(Stolen from http://queue.acm.org/detail.cfm?id=2349257)

The Bike Shed

Development

  Download PDF version of this article PDF

A Generation Lost in the Bazaar

Quality happens only when someone is responsible for it.


Poul-Henning Kamp


Thirteen years ago, Eric Raymond's book The Cathedral and the Bazaar (O'Reilly Media, 2001) redefined our vocabulary and all but promised an end to the waterfall model and big software companies, thanks to the new grass-roots open source software development movement. I found the book thought provoking, but it did not convince me. On the other hand, being deeply involved in open source, I couldn't help but think that it would be nice if he was right.

The book I brought to the beach house this summer is also thought provoking, much more so than Raymond's (which it even mentions rather positively): Frederick P. Brooks's The Design of Design (Addison-Wesley Professional, 2010). As much as I find myself nodding in agreement and as much as I enjoy Brooks's command of language and subject matter, the book also makes me sad and disappointed.

□ □ □ □ □ □ □

# [Exercise goal]
Copy the passage of the essay on open source and software quality that opens with the words containing "Poul-Henning Kamp" and closes with "sad and disappointed.", changing "beach house" to "mountain cabin".

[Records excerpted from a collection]
□ □ □ □ □ □ □

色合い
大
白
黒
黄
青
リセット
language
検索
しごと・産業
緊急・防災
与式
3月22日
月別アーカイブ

□ □ □ □ □ □ □

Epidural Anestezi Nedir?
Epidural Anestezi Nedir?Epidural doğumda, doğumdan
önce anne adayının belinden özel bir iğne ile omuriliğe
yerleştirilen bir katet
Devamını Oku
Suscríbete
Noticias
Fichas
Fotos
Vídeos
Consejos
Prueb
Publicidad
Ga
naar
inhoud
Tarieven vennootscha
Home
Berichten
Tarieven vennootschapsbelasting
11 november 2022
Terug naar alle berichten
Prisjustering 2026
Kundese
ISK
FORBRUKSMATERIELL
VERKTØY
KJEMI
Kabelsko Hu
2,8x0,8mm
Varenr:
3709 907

□ □ □ □ □ □ □

# [Finished task]
Poul-Henning Kamp


Thirteen years ago, Eric Raymond's book The Cathedral and the Bazaar (O'Reilly Media, 2001) redefined our vocabulary and all but promised an end to the waterfall model and big software companies, thanks to the new grass-roots open source software development movement. I found the book thought provoking, but it did not convince me. On the other hand, being deeply involved in open source, I couldn't help but think that it would be nice if he was right.

The book I brought to the mountain cabin this summer is also thought provoking, much more so than Raymond's (which it even mentions rather positively): Frederick P. Brooks's The Design of Design (Addison-Wesley Professional, 2010). As much as I find myself nodding in agreement and as much as I enjoy Brooks's command of language and subject matter, the book also makes me sad and disappointed.